Copy out each line in the items below that contains the word "many".

TASK MATERIAL below:

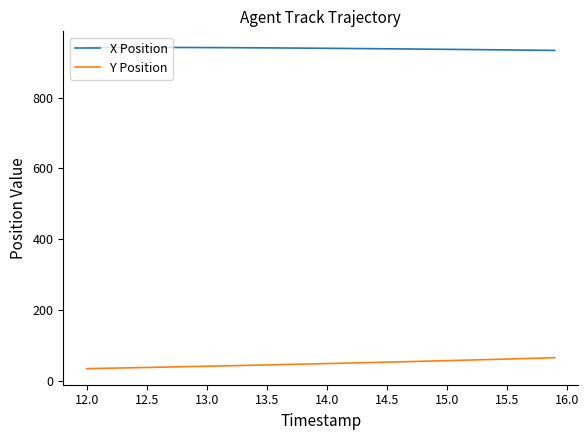

True or false: X Position and Y Position cross at least once.

False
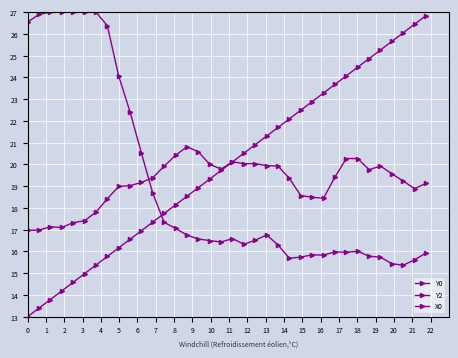

How many data points in X0 are less than 20?

18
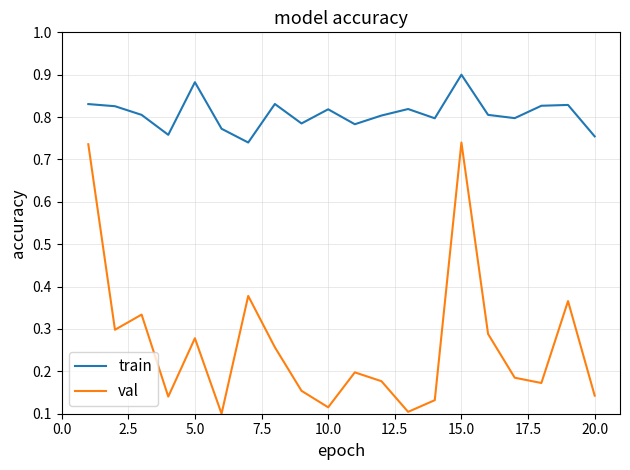

Which series has the largest range (max minus min)?

val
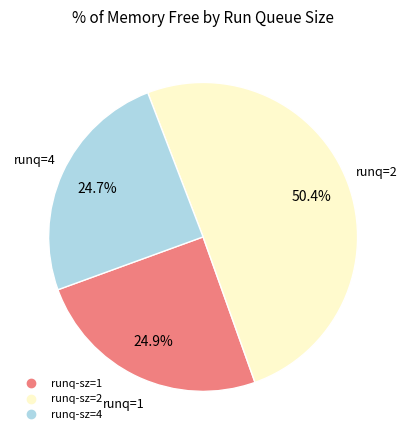

Does any single category account for the majority?

Yes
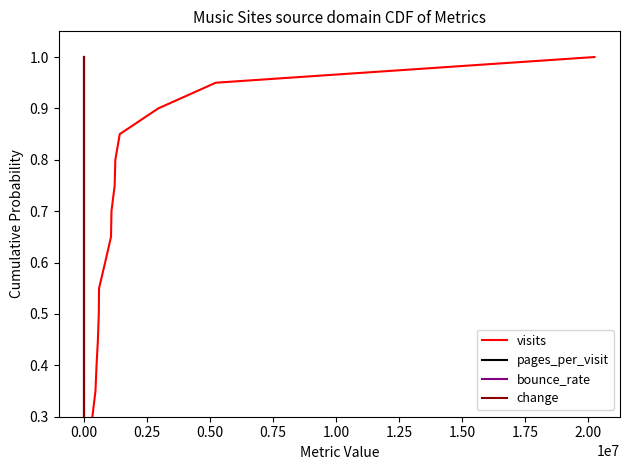

Which series has the largest total across all categories?

visits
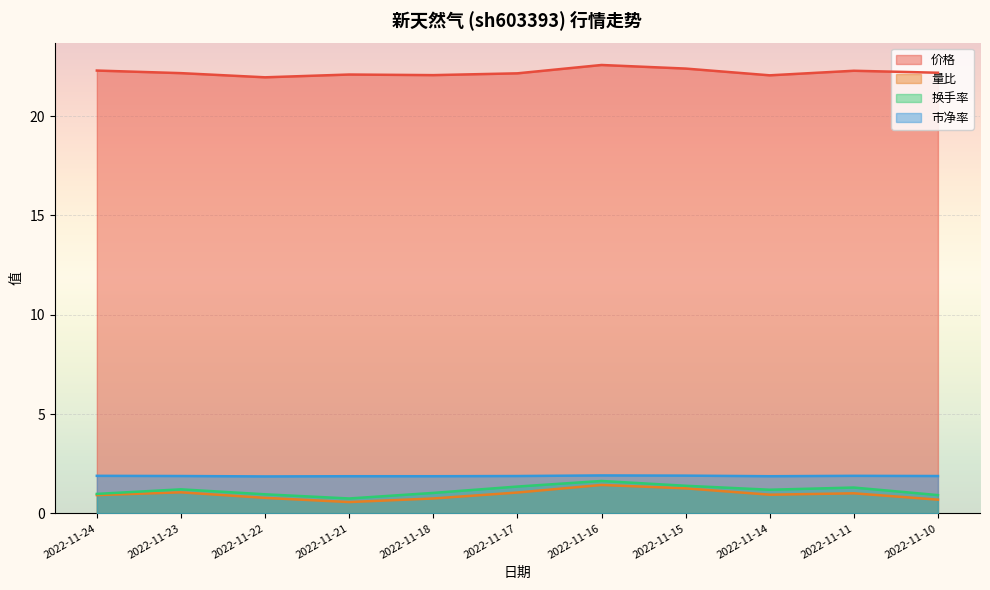

At which category does the chart reach its minimum across all series?

2022-11-21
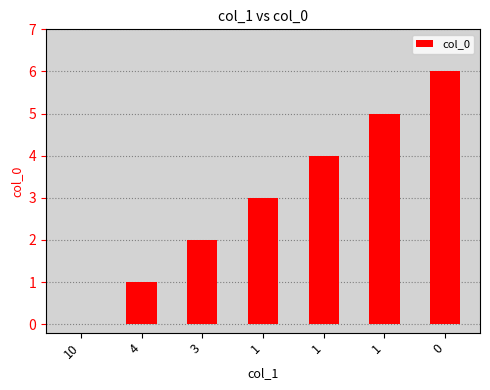

What is the difference between the values at 3 and 1?

2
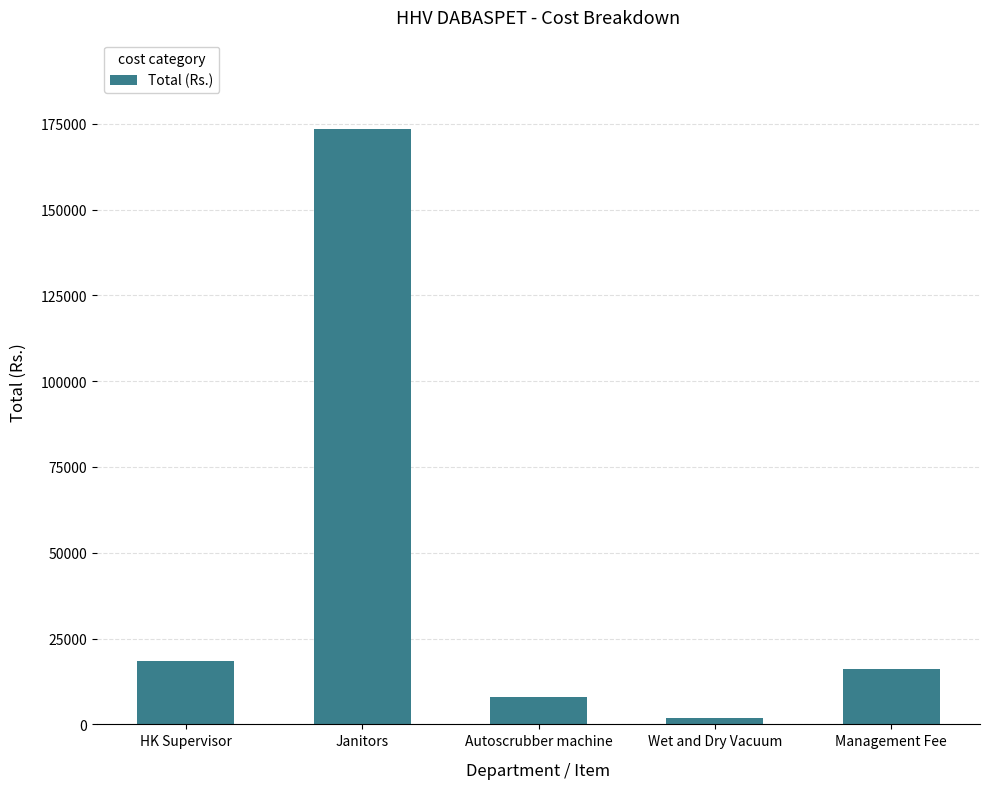

Which label corresponds to the smallest value in the chart?

Wet and Dry Vacuum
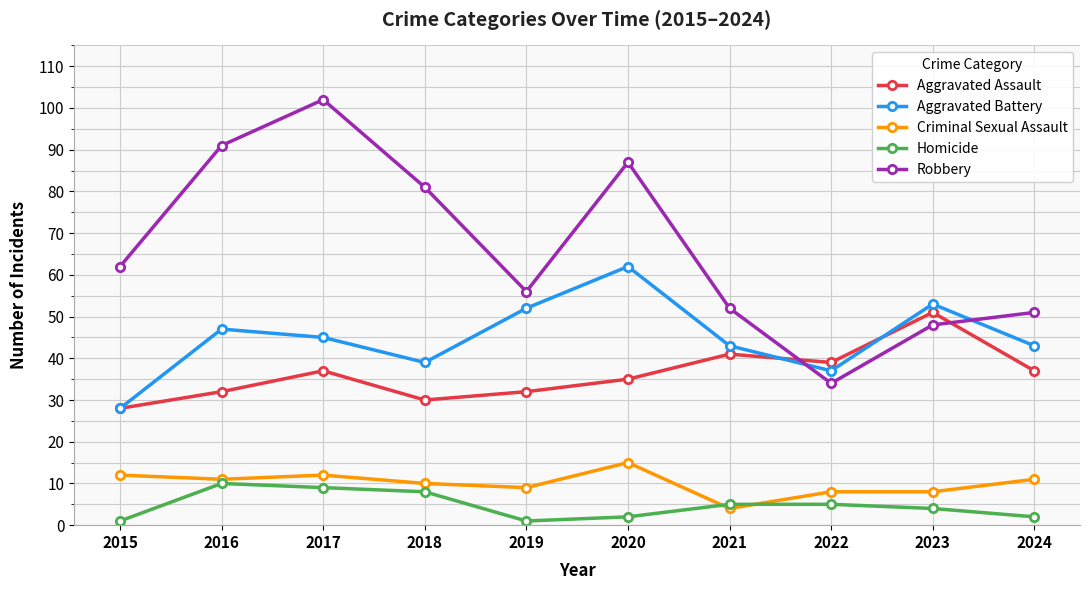

Count the Homicide values in the range 2 to 8.

6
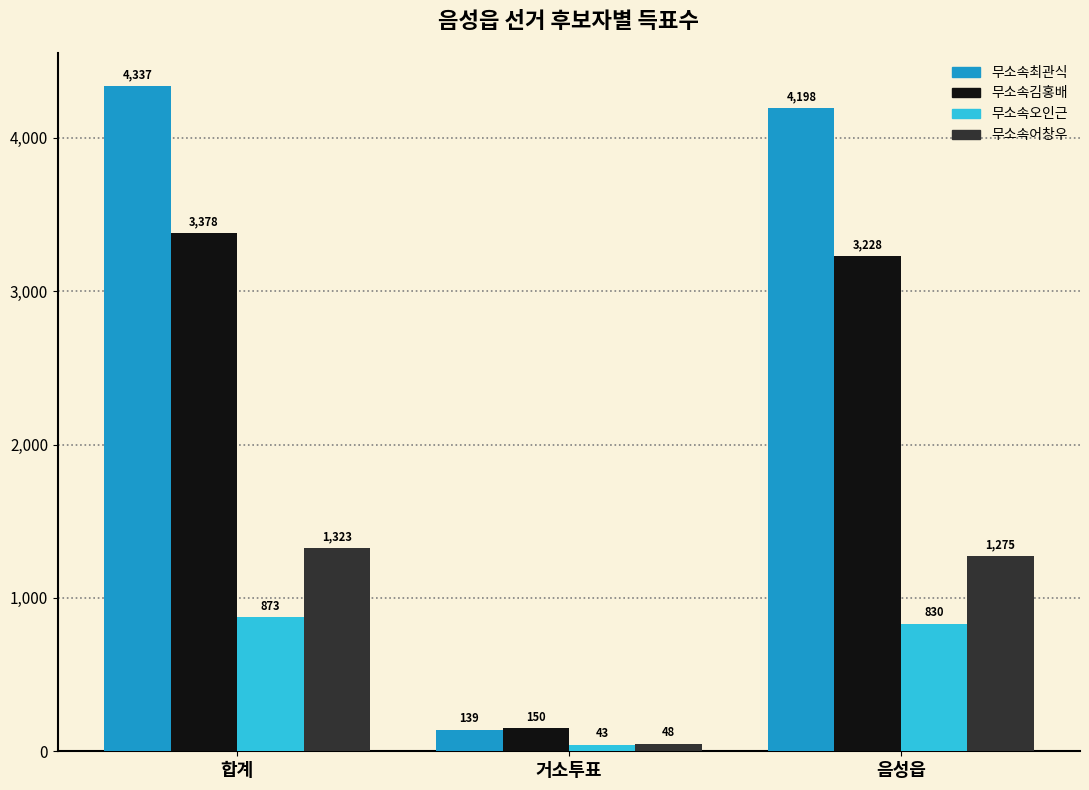

Which series changed the most between 합계 and 음성읍?

무소속김홍배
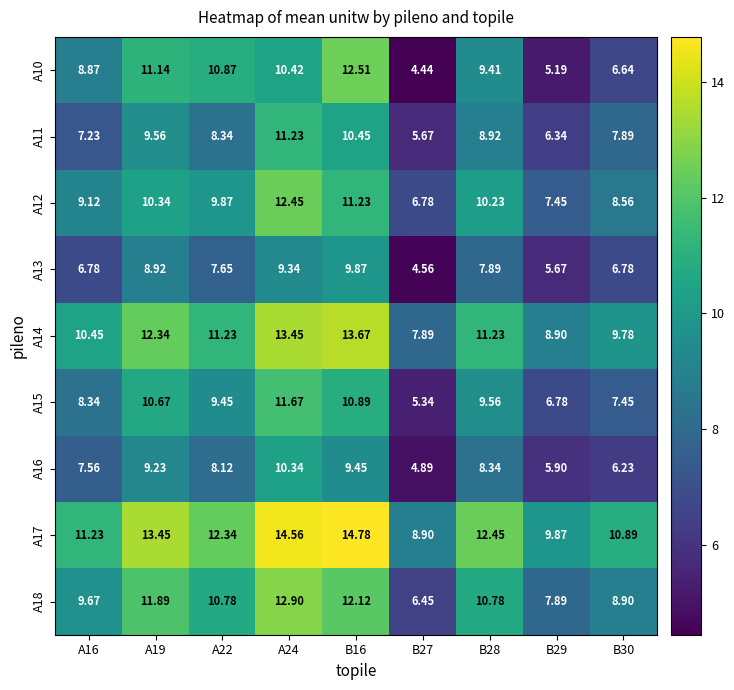

Is the value of A17 at B27 greater than the value of A12 at B27?

Yes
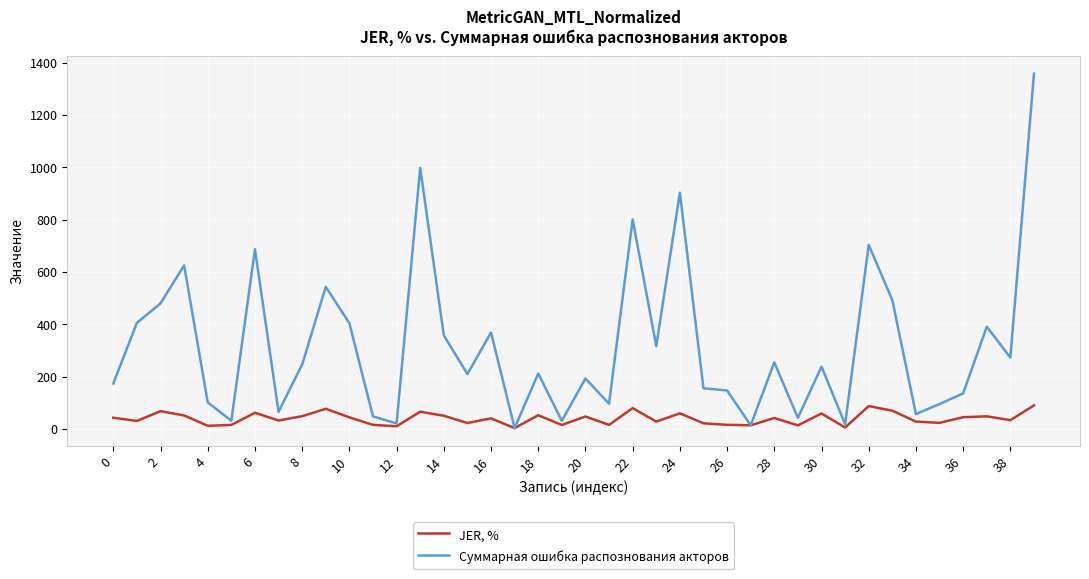

Rank the series by their average value, from highest to lowest.

Суммарная ошибка распознования акторов, JER, %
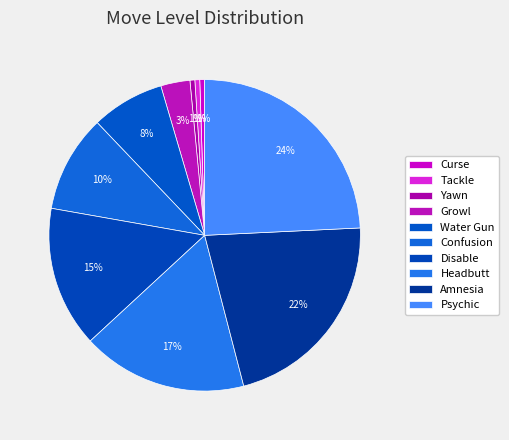

How many segments does this pie chart have?

10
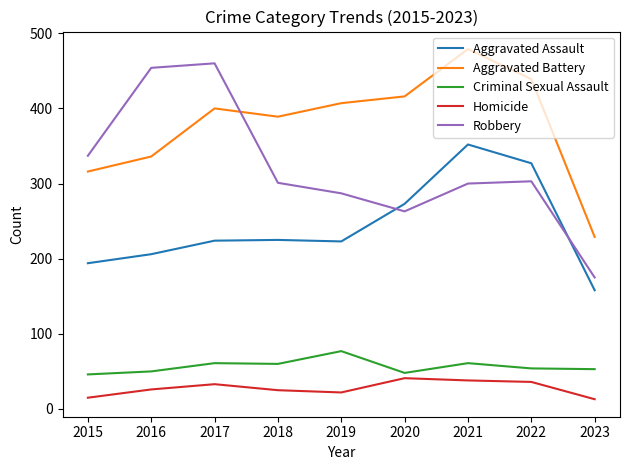

Is it true that Robbery equals 460 at 2017?

True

End of TASK MATERIAL.

* **OUTPUT BELOW**:
How many data points in X0 are less than 20?
How many segments does this pie chart have?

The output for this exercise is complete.